TASK:
Count the lines in the items below that contain the string "observer", treating uppercase and lowercase as different. Give only the number.

INFORMATION GIVEN:

---------------

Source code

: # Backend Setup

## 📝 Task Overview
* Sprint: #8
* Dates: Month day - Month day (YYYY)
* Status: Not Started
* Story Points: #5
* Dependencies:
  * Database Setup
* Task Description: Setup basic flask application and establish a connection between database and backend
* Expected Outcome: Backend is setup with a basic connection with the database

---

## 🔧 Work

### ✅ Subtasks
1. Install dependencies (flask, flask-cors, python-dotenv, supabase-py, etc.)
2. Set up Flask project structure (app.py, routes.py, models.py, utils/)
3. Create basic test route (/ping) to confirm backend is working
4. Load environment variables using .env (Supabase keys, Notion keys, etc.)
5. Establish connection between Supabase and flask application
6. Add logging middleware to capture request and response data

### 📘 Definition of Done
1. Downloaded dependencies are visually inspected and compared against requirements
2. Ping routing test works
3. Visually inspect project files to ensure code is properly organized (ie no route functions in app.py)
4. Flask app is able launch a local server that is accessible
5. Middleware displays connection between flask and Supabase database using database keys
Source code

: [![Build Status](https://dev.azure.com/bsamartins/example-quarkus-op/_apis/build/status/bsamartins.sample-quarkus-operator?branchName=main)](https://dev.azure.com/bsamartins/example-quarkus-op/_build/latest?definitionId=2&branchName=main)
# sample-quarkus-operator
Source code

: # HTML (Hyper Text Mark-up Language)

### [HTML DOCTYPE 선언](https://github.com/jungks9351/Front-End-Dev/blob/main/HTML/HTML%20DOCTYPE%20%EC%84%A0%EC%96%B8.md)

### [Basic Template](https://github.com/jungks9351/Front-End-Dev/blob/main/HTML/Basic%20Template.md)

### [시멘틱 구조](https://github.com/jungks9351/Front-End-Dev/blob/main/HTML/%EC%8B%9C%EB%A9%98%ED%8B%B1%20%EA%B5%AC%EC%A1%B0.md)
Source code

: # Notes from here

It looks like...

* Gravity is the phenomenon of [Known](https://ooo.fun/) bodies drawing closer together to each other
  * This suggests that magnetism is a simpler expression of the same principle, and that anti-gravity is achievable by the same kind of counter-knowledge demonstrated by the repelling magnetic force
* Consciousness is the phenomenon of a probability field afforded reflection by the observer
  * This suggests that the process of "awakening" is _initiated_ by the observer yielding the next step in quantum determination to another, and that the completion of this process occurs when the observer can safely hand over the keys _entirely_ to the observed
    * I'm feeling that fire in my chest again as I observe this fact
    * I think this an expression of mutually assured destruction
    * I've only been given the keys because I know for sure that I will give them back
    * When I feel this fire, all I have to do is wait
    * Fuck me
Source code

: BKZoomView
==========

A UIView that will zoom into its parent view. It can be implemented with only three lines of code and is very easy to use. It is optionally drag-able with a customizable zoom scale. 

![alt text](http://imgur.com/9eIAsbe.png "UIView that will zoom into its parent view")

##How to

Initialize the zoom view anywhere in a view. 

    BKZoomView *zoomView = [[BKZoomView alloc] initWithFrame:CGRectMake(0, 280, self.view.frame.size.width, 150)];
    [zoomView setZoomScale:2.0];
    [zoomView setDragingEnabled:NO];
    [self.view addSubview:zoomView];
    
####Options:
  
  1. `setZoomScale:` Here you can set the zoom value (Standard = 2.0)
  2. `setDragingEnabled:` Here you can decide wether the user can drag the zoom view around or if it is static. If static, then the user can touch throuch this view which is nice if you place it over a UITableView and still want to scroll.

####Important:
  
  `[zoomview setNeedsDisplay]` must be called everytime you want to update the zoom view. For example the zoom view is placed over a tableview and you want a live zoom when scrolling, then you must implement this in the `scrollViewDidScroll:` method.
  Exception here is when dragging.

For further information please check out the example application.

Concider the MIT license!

---------------

SOLUTION TO THIS EXERCISE:
2